Mountain Year
A Southern Appalachian
Nature Notebook

Barbara G. Hallowell

Mountain Year

978-0-89587-222-7
0-89587-222-6
$18.95 paperback
7" x 9"
289 pages
color photographs, index 

After years of teaching nature classes and workshops, Barbara Hallowell felt that people interested in nature were looking for more than guidebooks on identification and location. They wanted a book that would answer simple questions about the trees, flowers, birds, and animals they saw in the mountain environment. Using a month-by-month format that follows the seasons, Hallowell offers 85 essays packed with interesting and useful information.
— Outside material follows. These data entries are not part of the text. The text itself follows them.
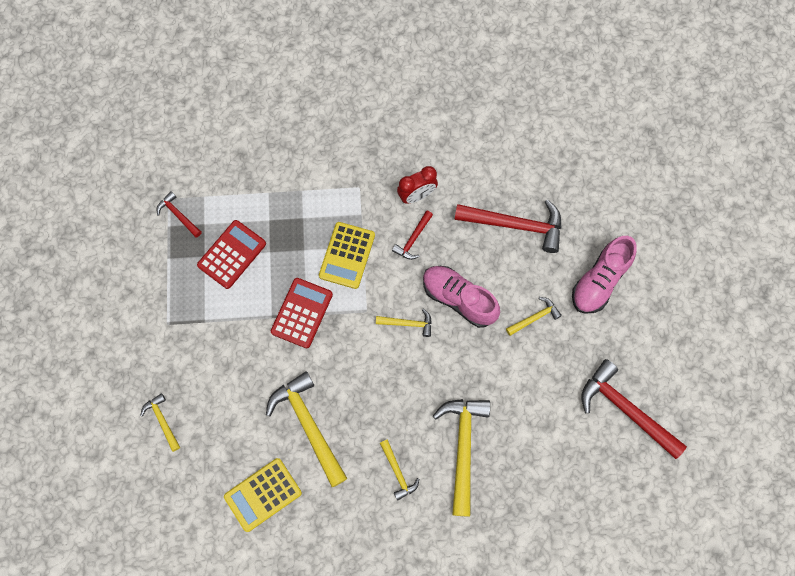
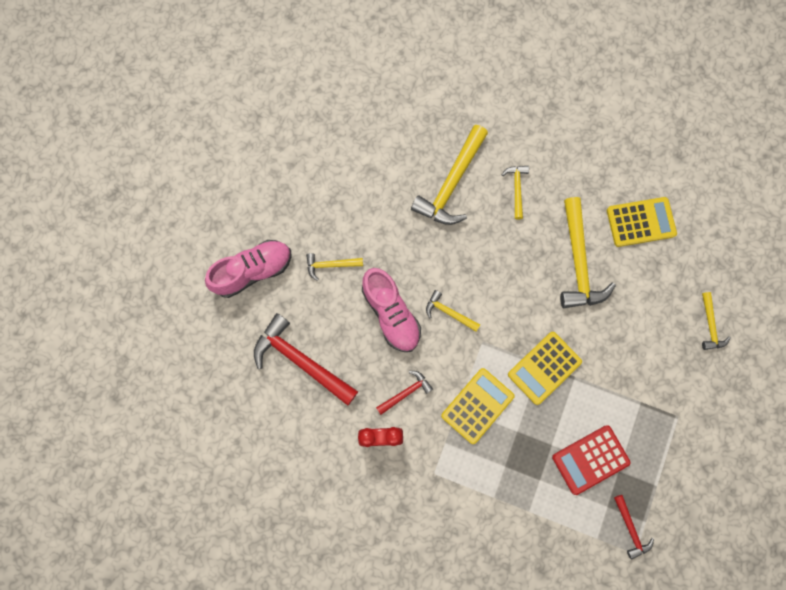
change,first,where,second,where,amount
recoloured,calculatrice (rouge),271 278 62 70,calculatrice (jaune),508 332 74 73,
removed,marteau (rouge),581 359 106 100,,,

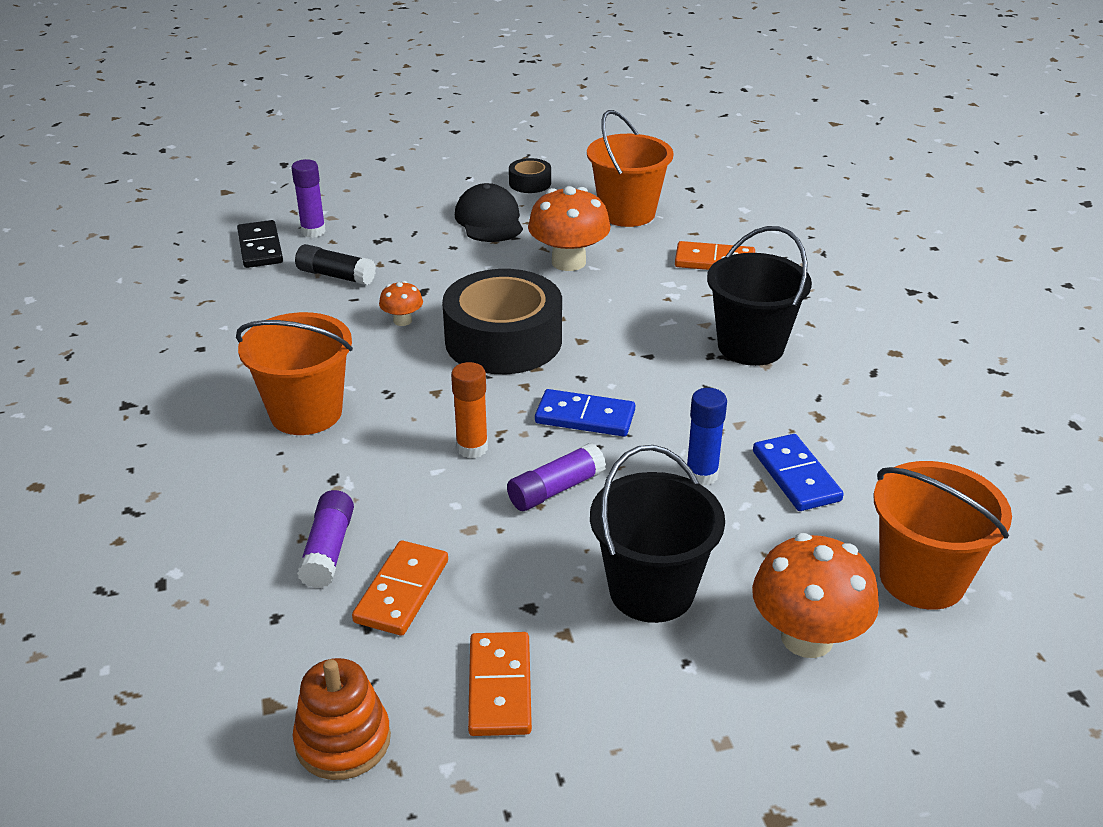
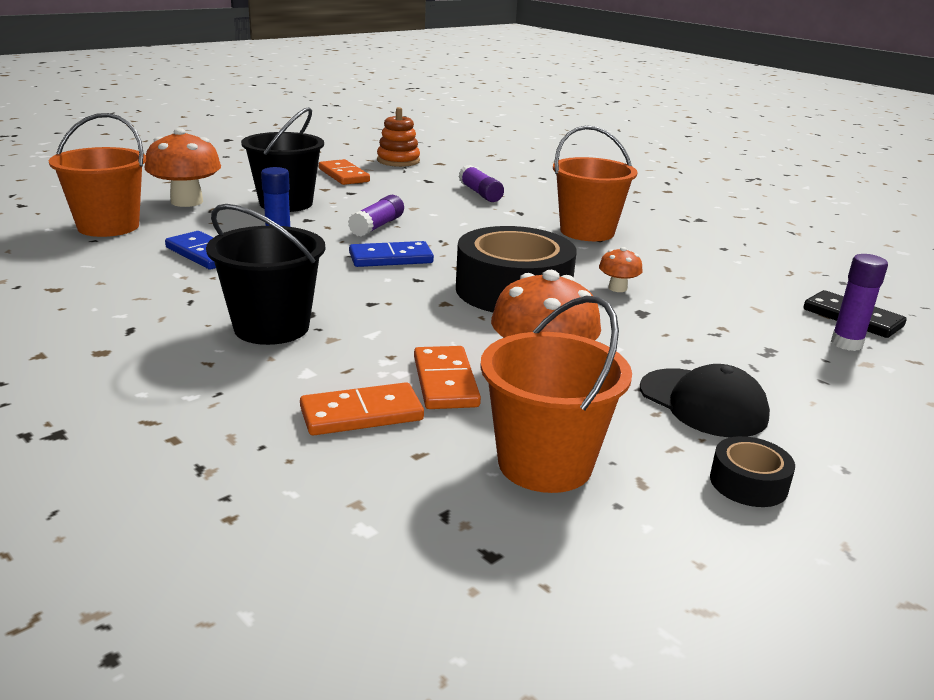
change,first,where,second,where,amount
removed,bâton de colle (noir),295 244 81 41,,,
removed,bâton de colle (orange),451 362 37 96,,,
moved,domino (orange),352 540 96 96,,414 346 67 63,

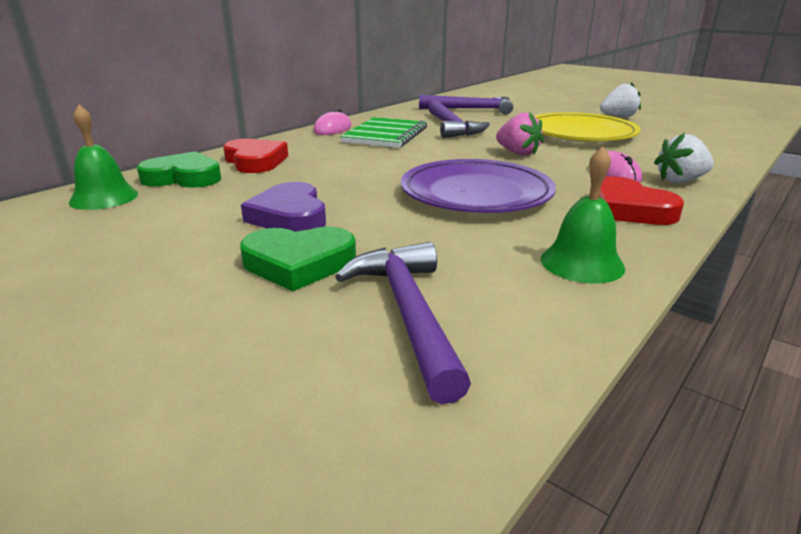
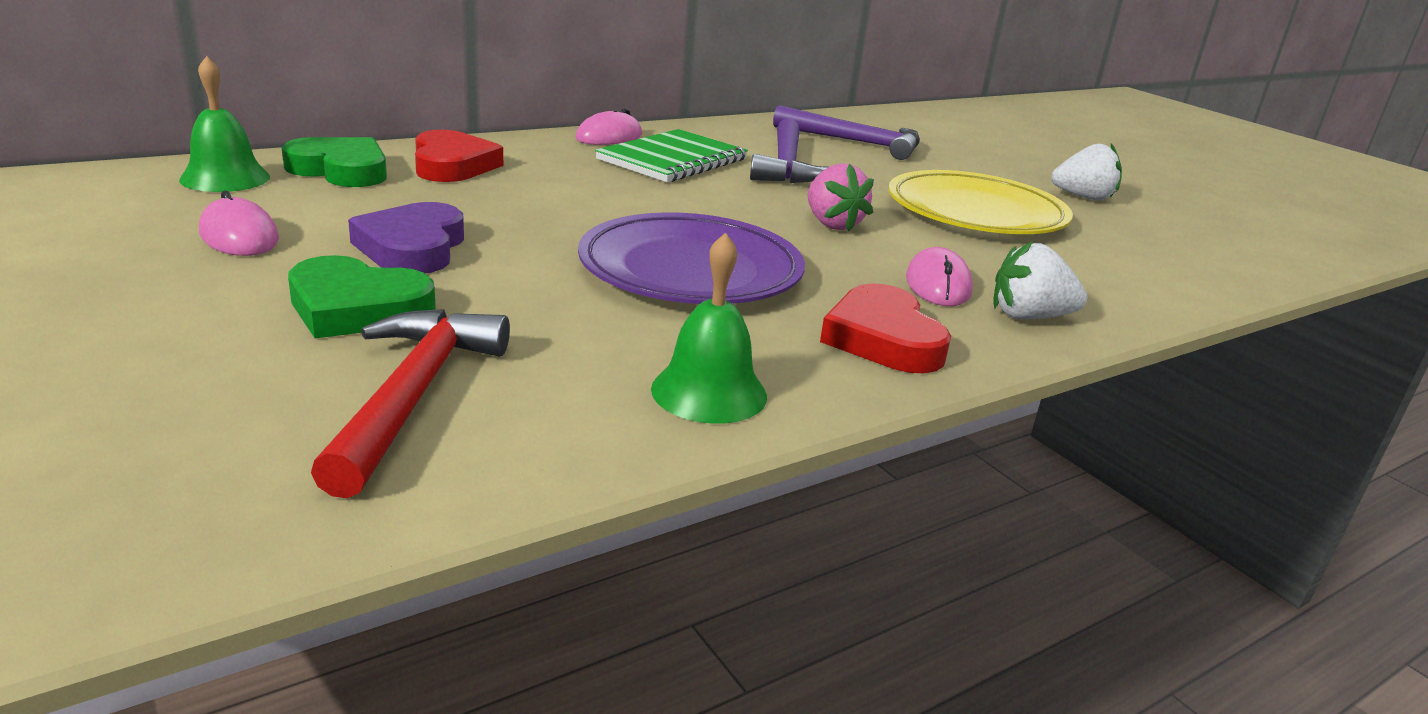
change,first,where,second,where,amount
recoloured,marteau (violet),335 242 136 162,marteau (rouge),311 309 199 189,
added,,,souris (rose),199 190 80 66,

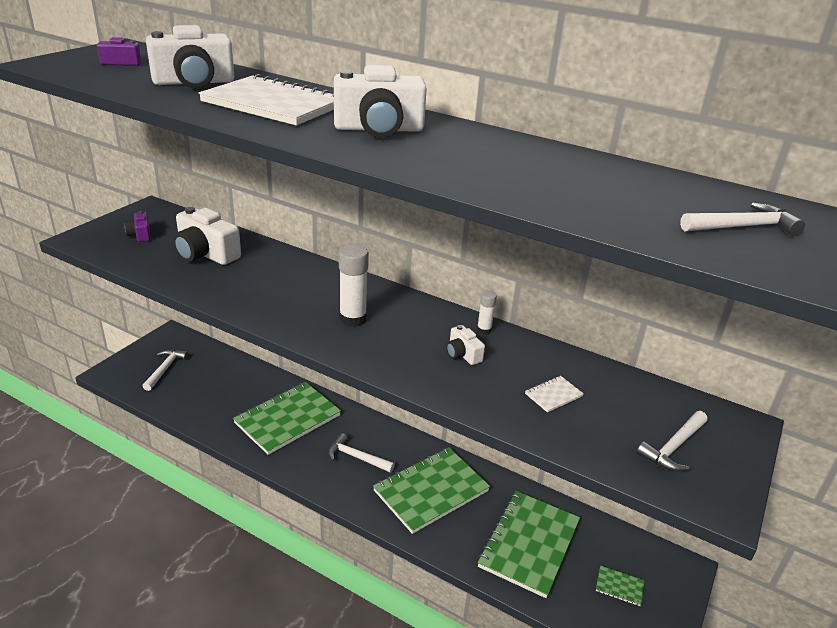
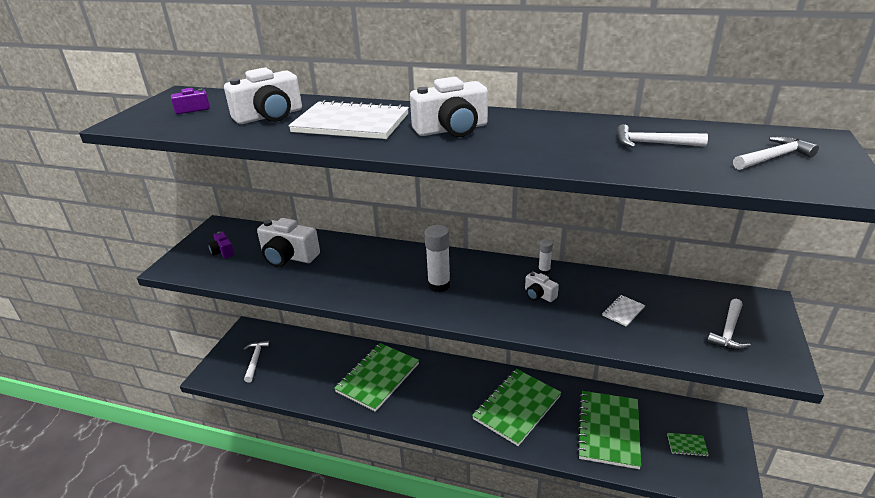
change,first,where,second,where,amount
moved,marteau (blanc),328 433 67 40,,617 124 91 24,

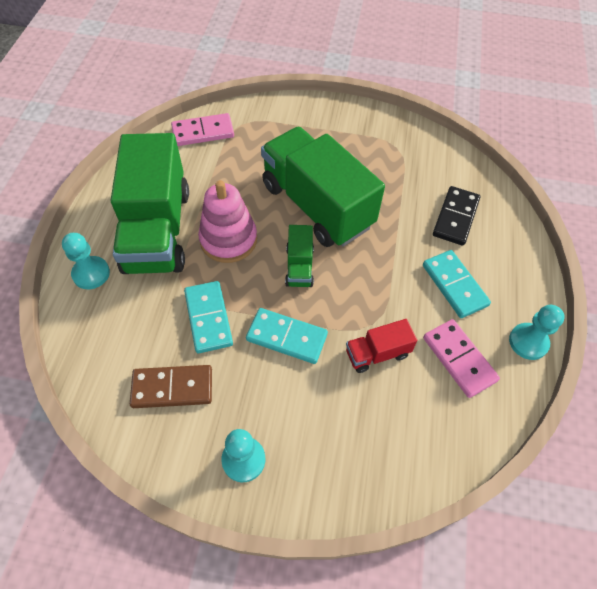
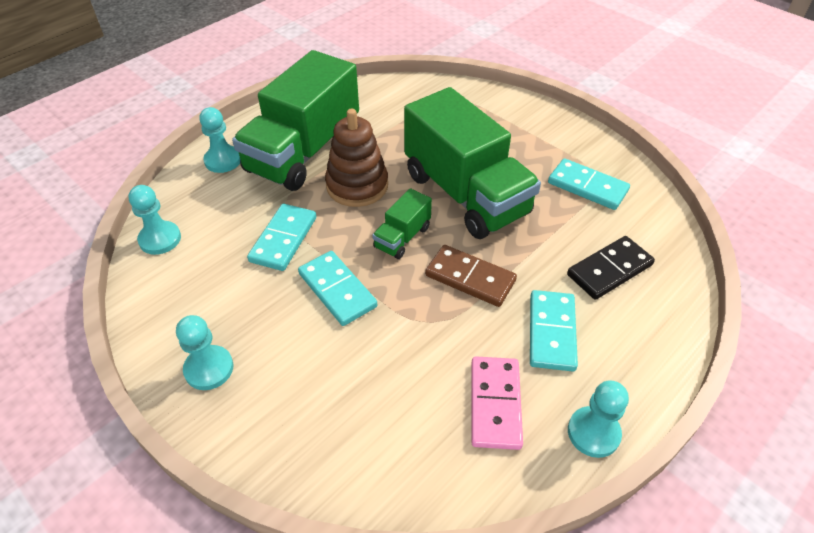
change,first,where,second,where,amount
removed,domino (rose),171 113 63 33,,,
turned,camion (vert),261 127 124 120,,404 87 137 152,150 degrees clockwise
recoloured,jouet à empiler (rose),198 180 59 83,jouet à empiler (marron),325 109 63 98,
removed,camion (rouge),346 319 71 54,,,
moved,domino (marron),130 365 82 43,,425 245 92 62,
added,,,domino (turquoise),548 158 82 52,
added,,,pion (turquoise),128 185 53 70,

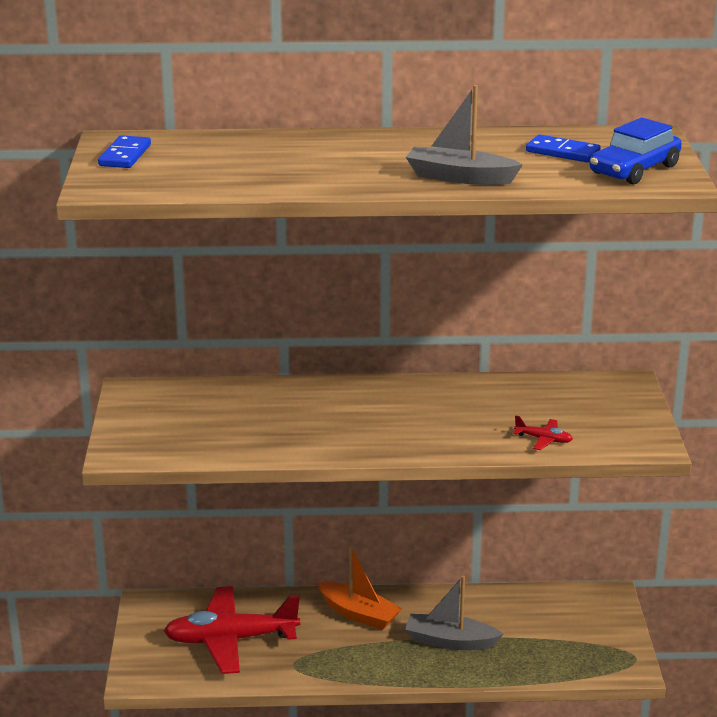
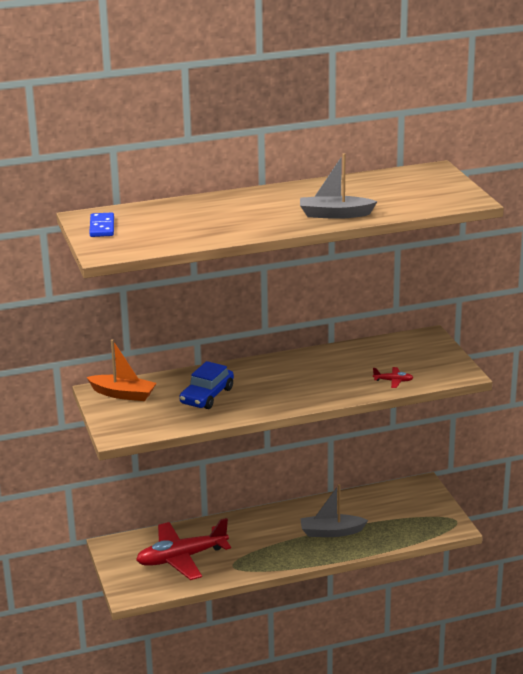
change,first,where,second,where,amount
moved,voiture (bleu),589 117 93 68,,179 361 55 48,
removed,domino (bleu),526 135 75 27,,,
moved,bateau (orange),317 545 85 85,,86 339 70 62,

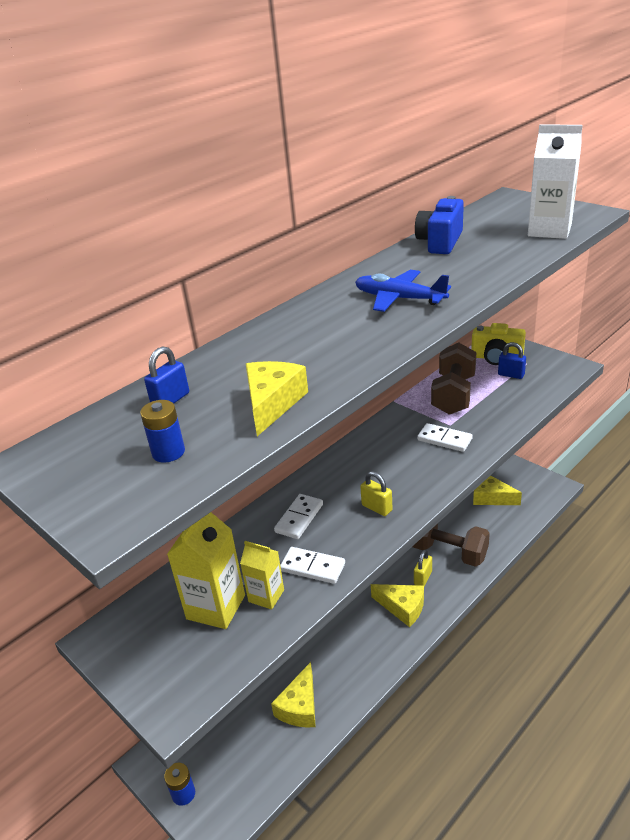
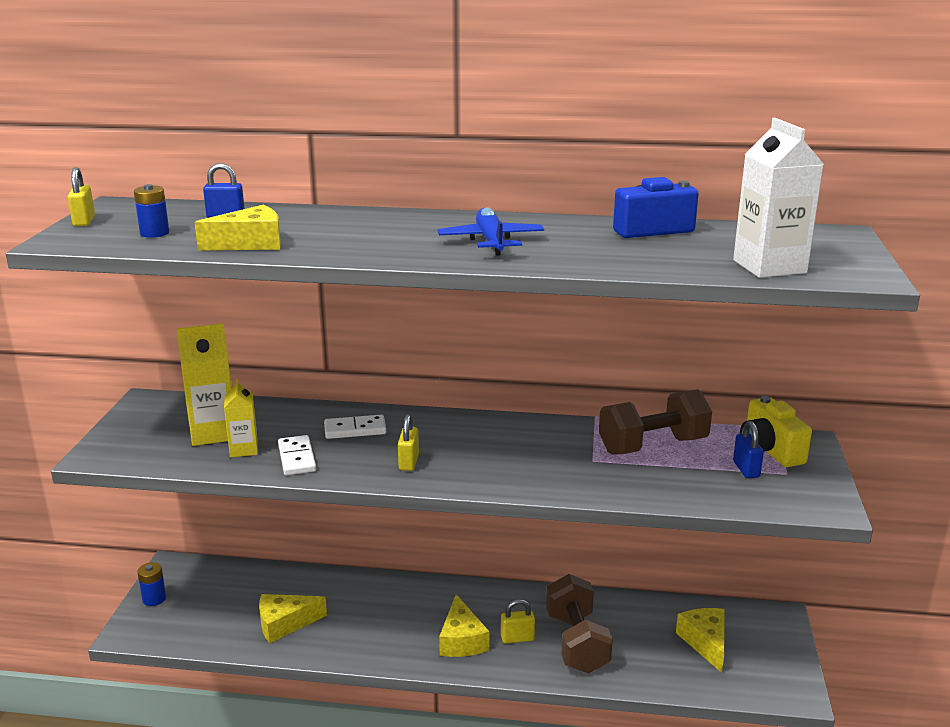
change,first,where,second,where,amount
removed,domino (blanc),417 423 56 29,,,
added,,,cadenas (jaune),68 167 27 59,

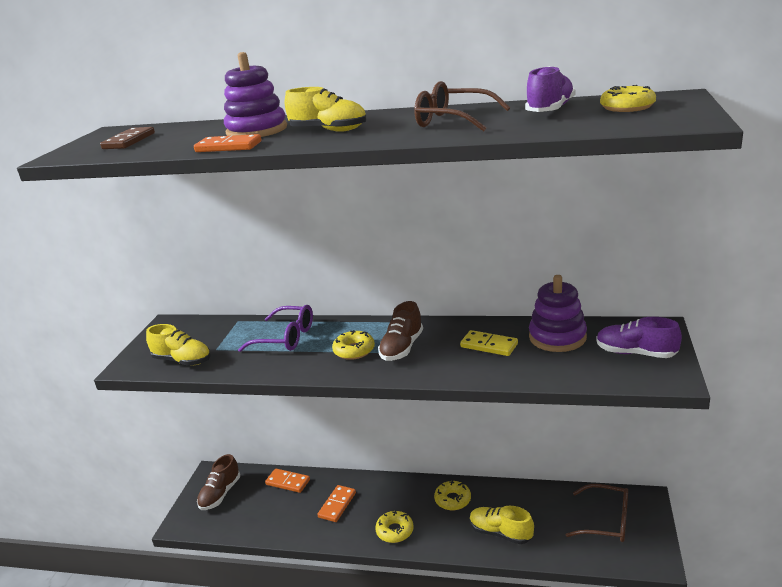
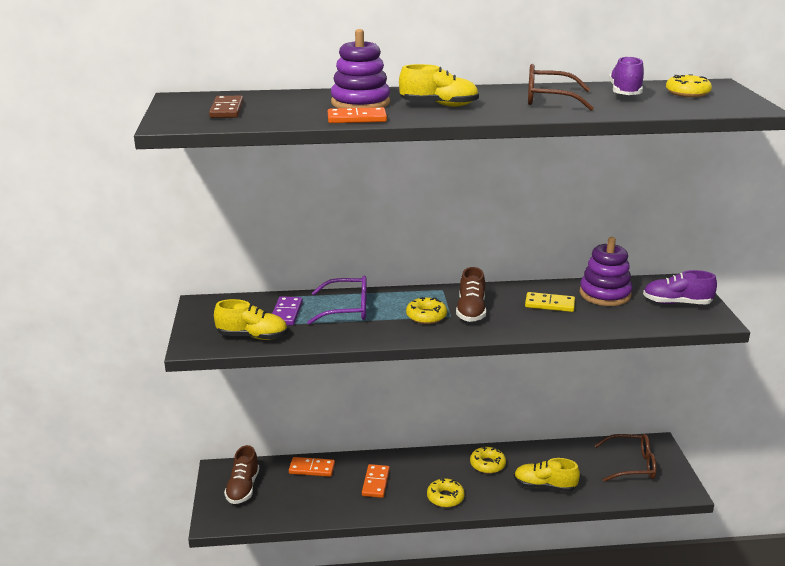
change,first,where,second,where,amount
added,,,domino (violet),272 296 31 29,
For example, did you know:

-- That the average one-acre garden has an estimated 50,000 dirt-eating worms?
-- That by the time a robin is 12 days old, it can consume 14 feet of earthworms in one day?
-- That a square foot of soil can support three healthy dandelion plants, which will produce 18,000 seeds?
-- That a tree can add height or length only at its tips?

Do you know:

-- How birds keep warm in winter?
-- How you can tell the temperature by looking at rhododendron leaves?
-- How you can tell the difference between a bee, a wasp, and a hornet?
-- Why birds don't fall out of trees while they're sleeping?

All of this and more information about the flora and fauna of the Southern Appalachians can be found in Mountain Year.

about the author
Barbara Hallowell wrote the "Nature Notes" column for the Hendersonville, North Carolina, Times-News in the 1980s. She also taught classes in basic nature study and trees of western North Carolina at Blue Ridge Community College. She coauthored Fern Finder, a guidebook to native ferns, in 1981. Her book Cabin: A Mountain Adventure has been through several printings since its publication in 1986. She currently lives in Kennett Square, Pennsylvania.